__What the task asks__: An exact transcription of all the data is required, with every image removed.

__Collected data entries__:
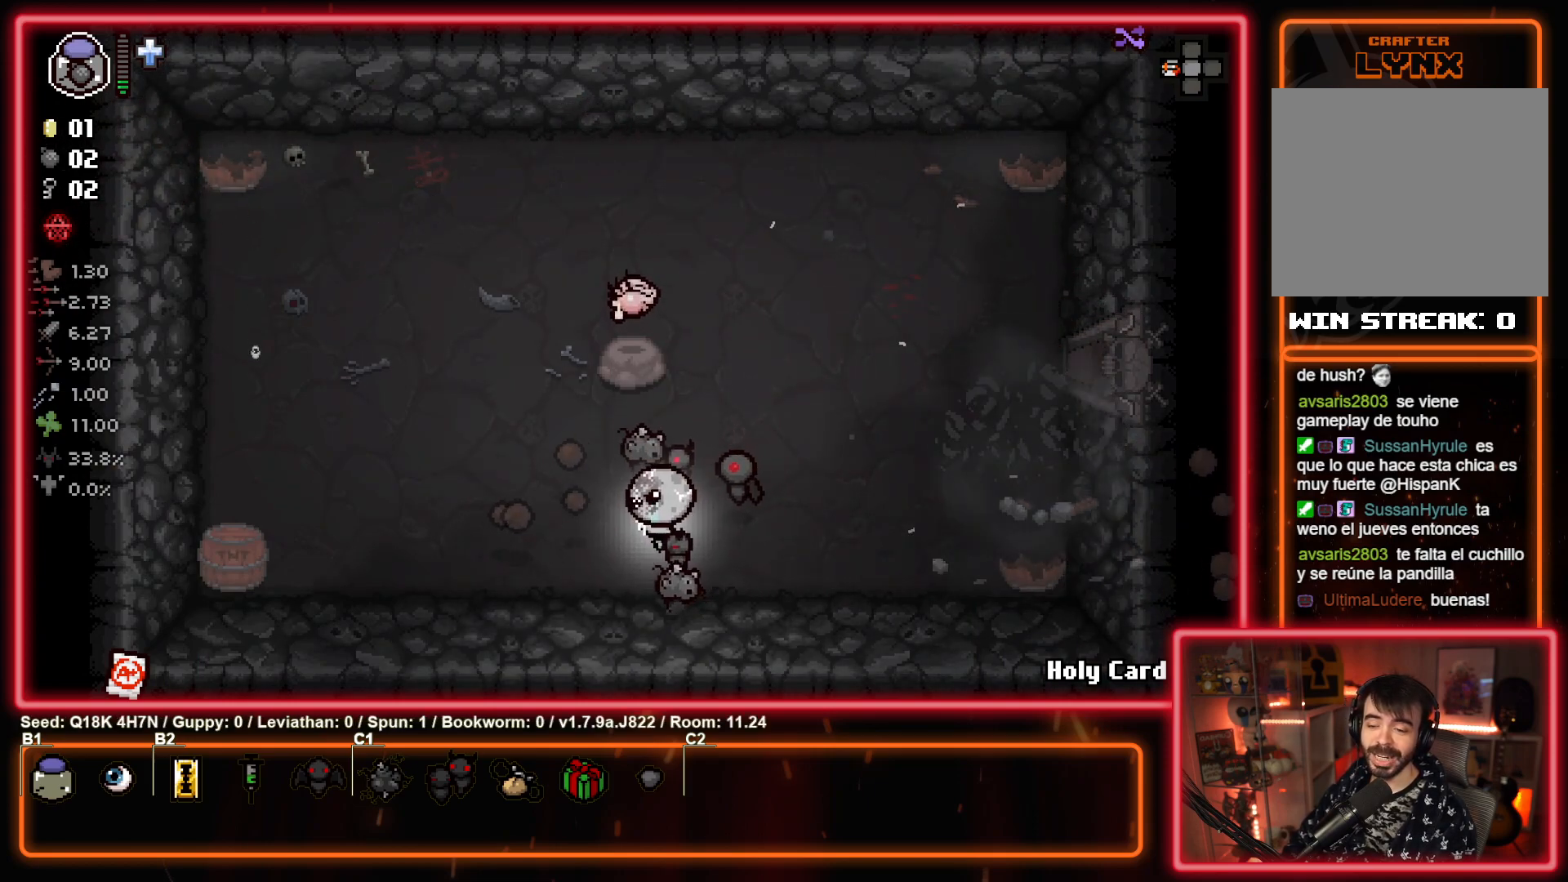
{"buttons": [], "left_stick": "right", "events": [[167, "left_stick", "left"], [217, "SQUARE", "up"], [317, "left_stick", "center"], [350, "SQUARE", "down"], [500, "SQUARE", "up"], [500, "left_stick", "right"]]}
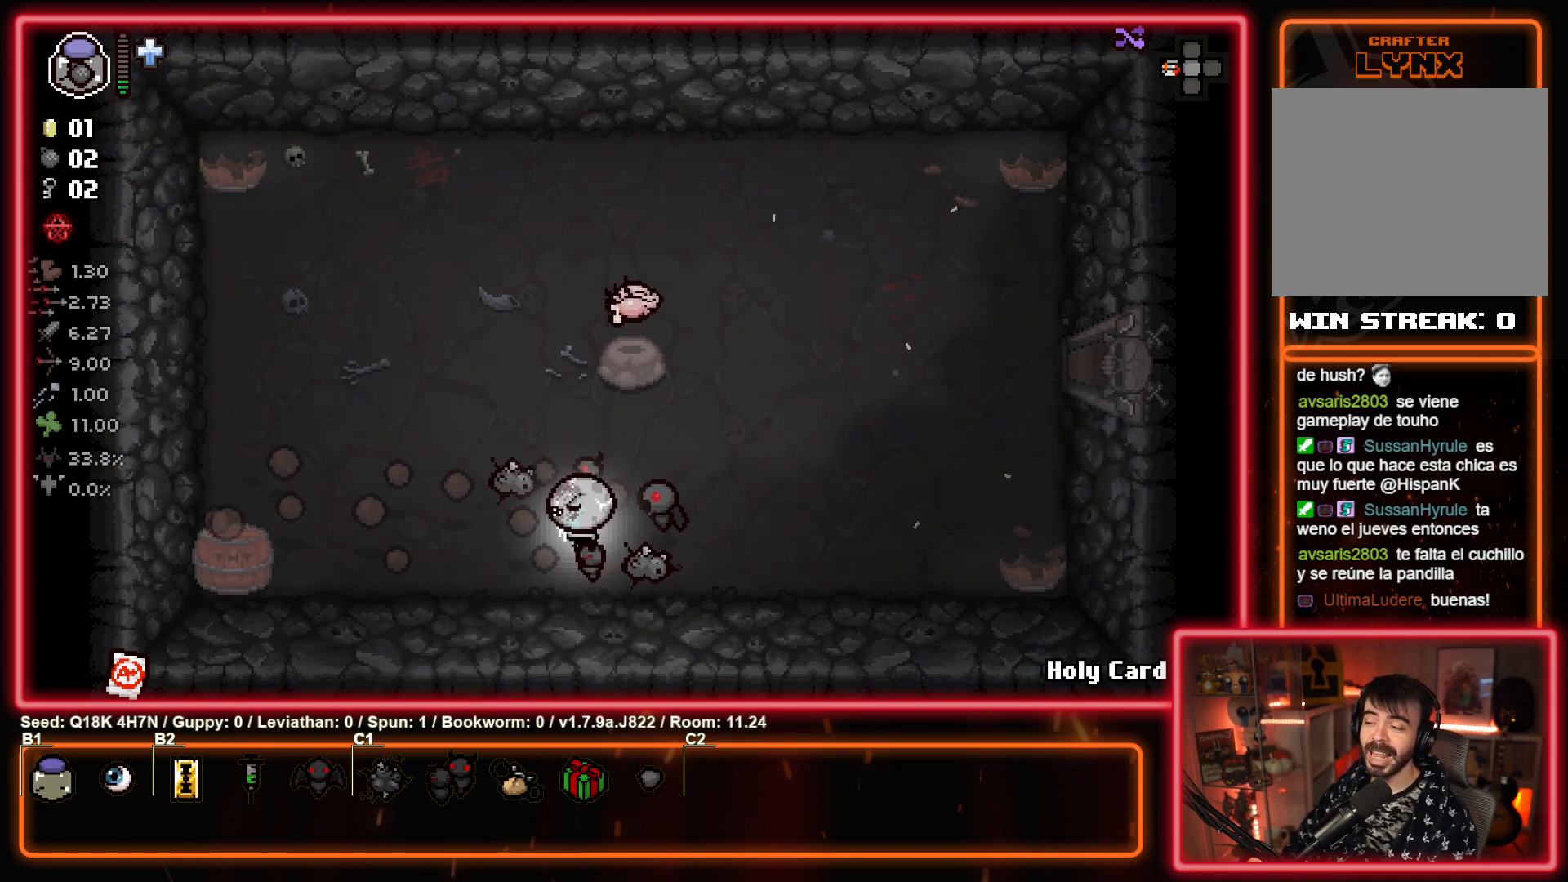
{"buttons": [], "left_stick": "up-right", "events": [[500, "left_stick", "up-right"]]}
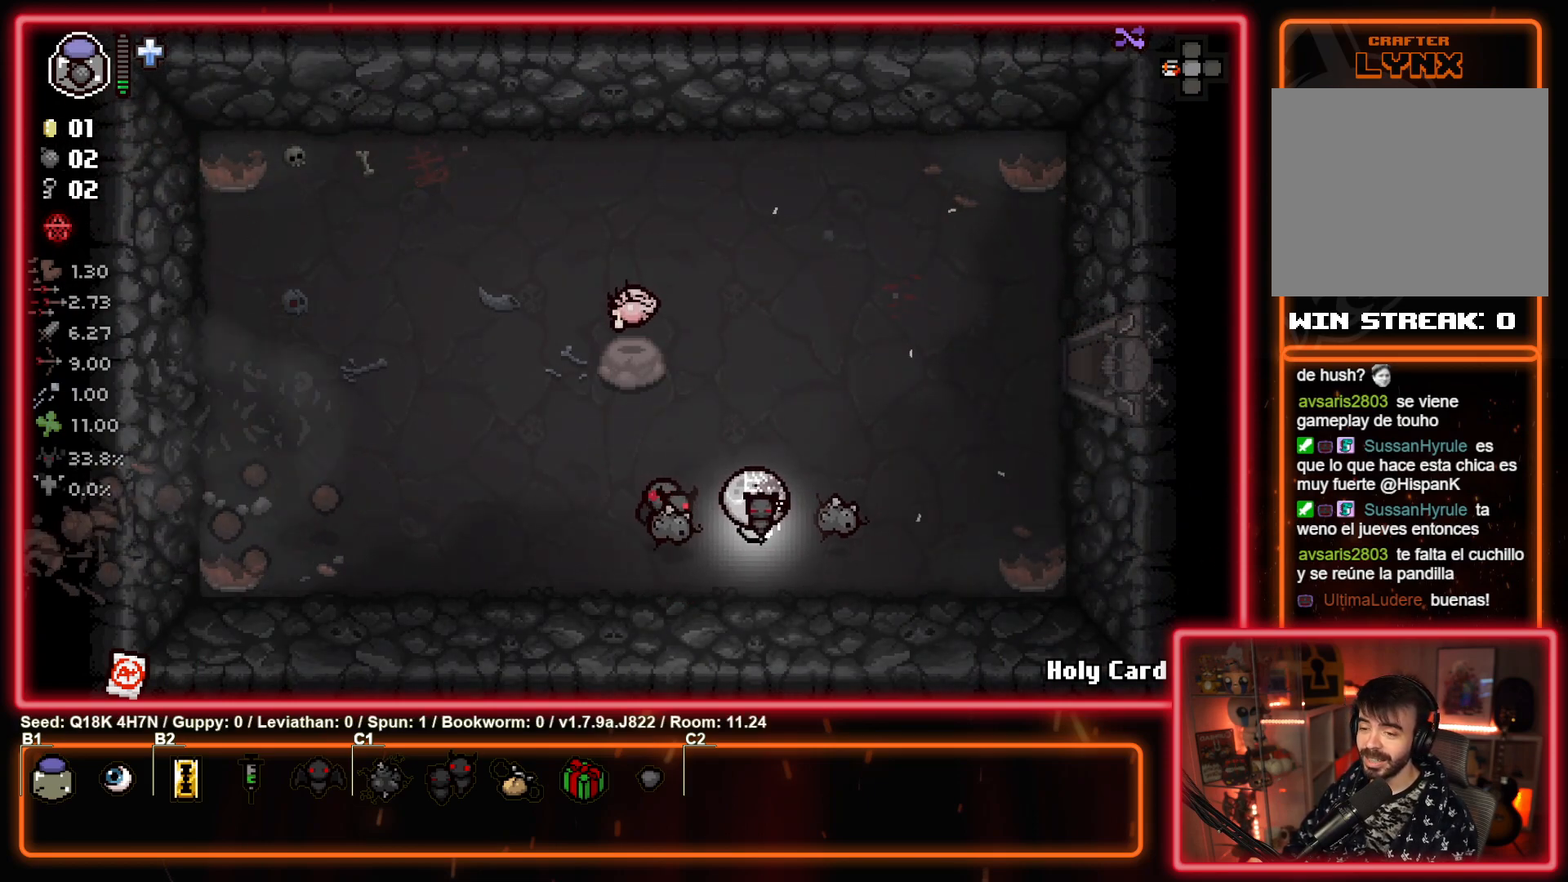
{"buttons": [], "left_stick": "right", "events": [[500, "left_stick", "right"]]}
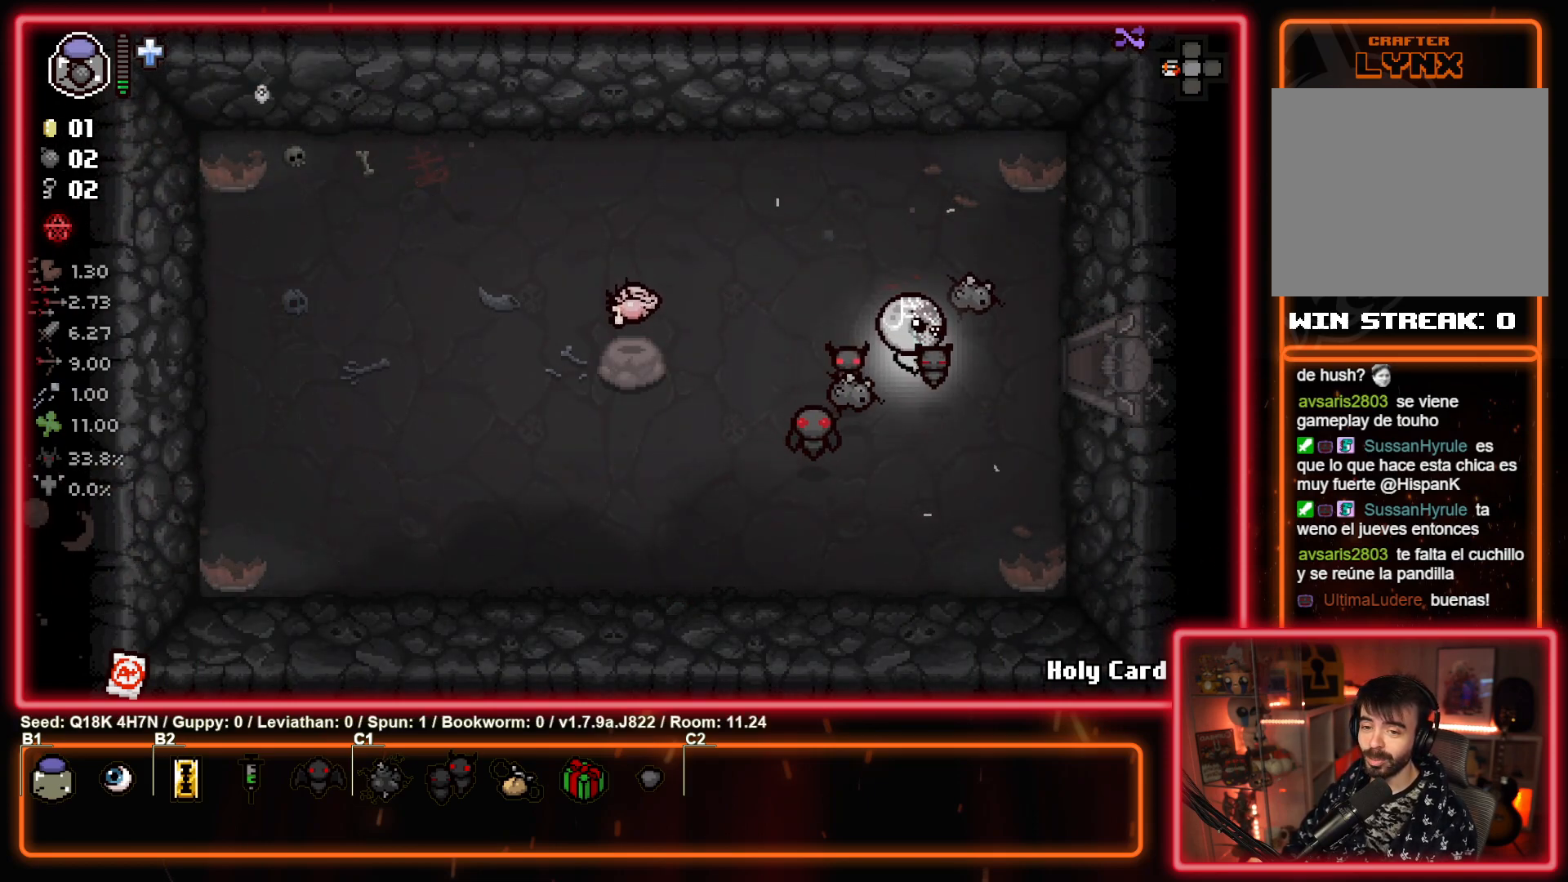
{"buttons": [], "left_stick": "right", "events": []}
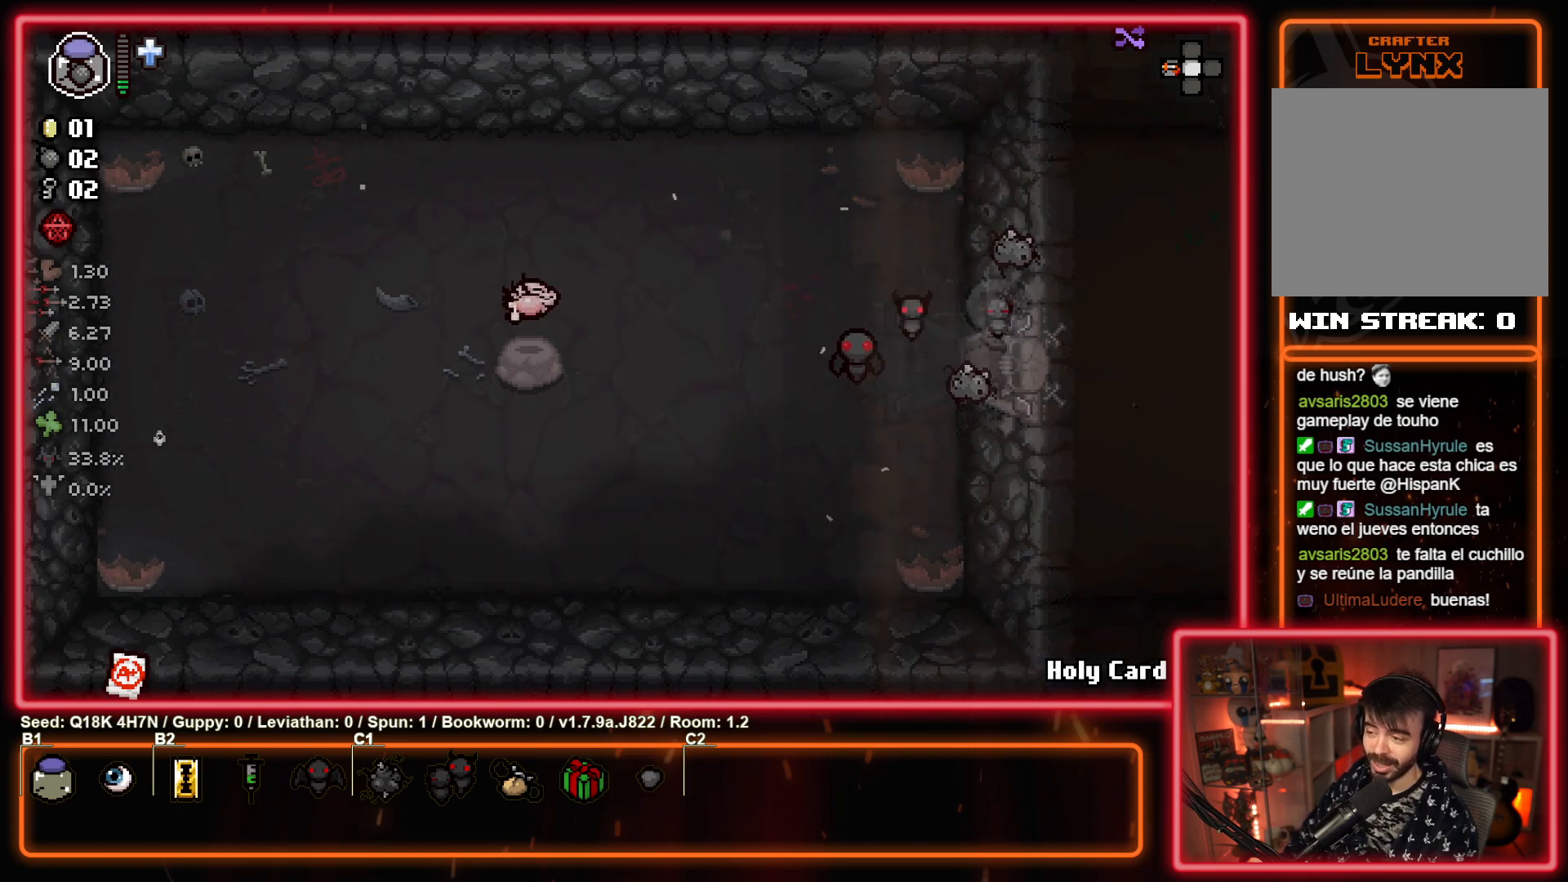
{"buttons": [], "left_stick": "up-right", "events": [[450, "left_stick", "up-right"]]}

__Solution to this problem__:
{"buttons": [], "left_stick": "right", "events": [[167, "left_stick", "left"], [217, "SQUARE", "up"], [317, "left_stick", "center"], [350, "SQUARE", "down"], [500, "SQUARE", "up"], [500, "left_stick", "right"]]}
{"buttons": [], "left_stick": "up-right", "events": [[500, "left_stick", "up-right"]]}
{"buttons": [], "left_stick": "right", "events": [[500, "left_stick", "right"]]}
{"buttons": [], "left_stick": "right", "events": []}
{"buttons": [], "left_stick": "up-right", "events": [[450, "left_stick", "up-right"]]}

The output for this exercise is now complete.